Design, Setting, and Participants
A convenience sample of 40 skin lesions (8 nevi, 8 seborrheic keratoses, 7 basal cell carcinomas, 7 melanomas, 4 hemangiomas, 4 dermatofibromas, 2 squamous cell carcinomas [SCCs]) was selected and shown to attendees of a dermoscopy course (2014 Memorial Sloan Kettering Cancer Center dermoscopy course). Twenty lesions were shown only once, either in gray-scale (n = 10) or color (n = 10) (nonpaired). Twenty lesions were shown twice, once in gray-scale (n = 20) and once in color (n = 20) (paired). Participants provided their diagnosis and confidence level for each of the 60 images. Of the 261 attendees, 158 participated (60.5%) in the study. Most were attending physicians (n = 76 [48.1%]). Most participants were practicing or training in dermatology (n = 144 [91.1%]). The median (interquartile range) experience evaluating skin lesions and using dermoscopy of participants was 6 (13.5) and 2 (4.0) years, respectively.

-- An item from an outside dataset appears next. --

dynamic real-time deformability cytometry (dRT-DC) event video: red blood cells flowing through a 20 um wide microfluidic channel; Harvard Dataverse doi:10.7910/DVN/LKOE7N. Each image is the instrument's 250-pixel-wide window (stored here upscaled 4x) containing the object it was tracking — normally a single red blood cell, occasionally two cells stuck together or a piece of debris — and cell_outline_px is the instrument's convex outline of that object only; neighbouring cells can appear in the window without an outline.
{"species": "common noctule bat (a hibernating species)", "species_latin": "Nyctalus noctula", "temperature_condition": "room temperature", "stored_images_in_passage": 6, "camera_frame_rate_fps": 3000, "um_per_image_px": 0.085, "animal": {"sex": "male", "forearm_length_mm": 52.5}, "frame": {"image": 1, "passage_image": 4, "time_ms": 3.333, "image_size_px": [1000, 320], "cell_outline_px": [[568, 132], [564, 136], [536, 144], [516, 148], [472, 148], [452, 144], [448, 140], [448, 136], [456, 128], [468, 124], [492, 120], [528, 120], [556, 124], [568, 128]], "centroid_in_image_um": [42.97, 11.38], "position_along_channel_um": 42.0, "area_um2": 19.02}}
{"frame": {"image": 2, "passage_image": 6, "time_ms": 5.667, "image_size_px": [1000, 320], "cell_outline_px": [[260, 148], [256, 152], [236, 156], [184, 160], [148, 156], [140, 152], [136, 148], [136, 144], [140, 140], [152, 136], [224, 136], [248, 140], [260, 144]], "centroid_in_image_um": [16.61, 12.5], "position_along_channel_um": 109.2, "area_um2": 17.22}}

Main Outcomes and Measures
Diagnostic accuracy and confidence level of participants evaluating gray-scale and color images. Two separate analyses were performed: (1) an unpaired evaluation comparing gray-scale and color images shown either once or for the first time, and (2) a paired evaluation comparing pairs of gray-scale and color images of the same lesion.
Results
In univariate analysis of unpaired images, color images were less likely to be diagnosed correctly compared with gray-scale images (odds ratio [OR], 0.8; P<.001). Using gray-scale images as the reference, multivariate analyses of both unpaired and paired images found no association between correct lesion diagnosis and use of color images (OR, 1.0; P=.99, and OR, 1.2 P=.82, respectively). Stratified analysis of paired images using a color by diagnosis interaction term showed that participants were more likely to make a correct diagnosis of SCC and hemangioma in color (P < .001 for both comparisons) and dermatofibroma in gray-scale (P< .001).
Conclusions and Relevance
Morphologic characteristics (ie, structures and patterns), not color, provide the primary diagnostic clue in dermoscopy. Use of gray-scale images may improve teaching of dermoscopy to novices by emphasizing the evaluation of morphology.
Source:
Bajaj, S, et al. The Role of Color and Morphologic Characteristics in Dermoscopic Diagnosis JAMA Dermatol. 2016;152(6):676-682. doi:10.1001/jamadermatol.2016.0270. http://archderm.jamanetwork.com/article.aspx?articleid=2502286
See also:
I was pleased to note the results supported my opinion that dermatoscopic diagnosis of skin lesions can be as accurate, or perhaps more accurate, using grey-scale/black-and-white images compared to colour images. I am currently planning a similar study with our own data.
Source: Dermatology Research Review, Issue 22 – 2016. Comment from Associate Professor Amanda Oakley, a specialist dermatologist in Hamilton and an Honorary Associate Professor at Waikato Clinical School, University of Auckland School of Medicine.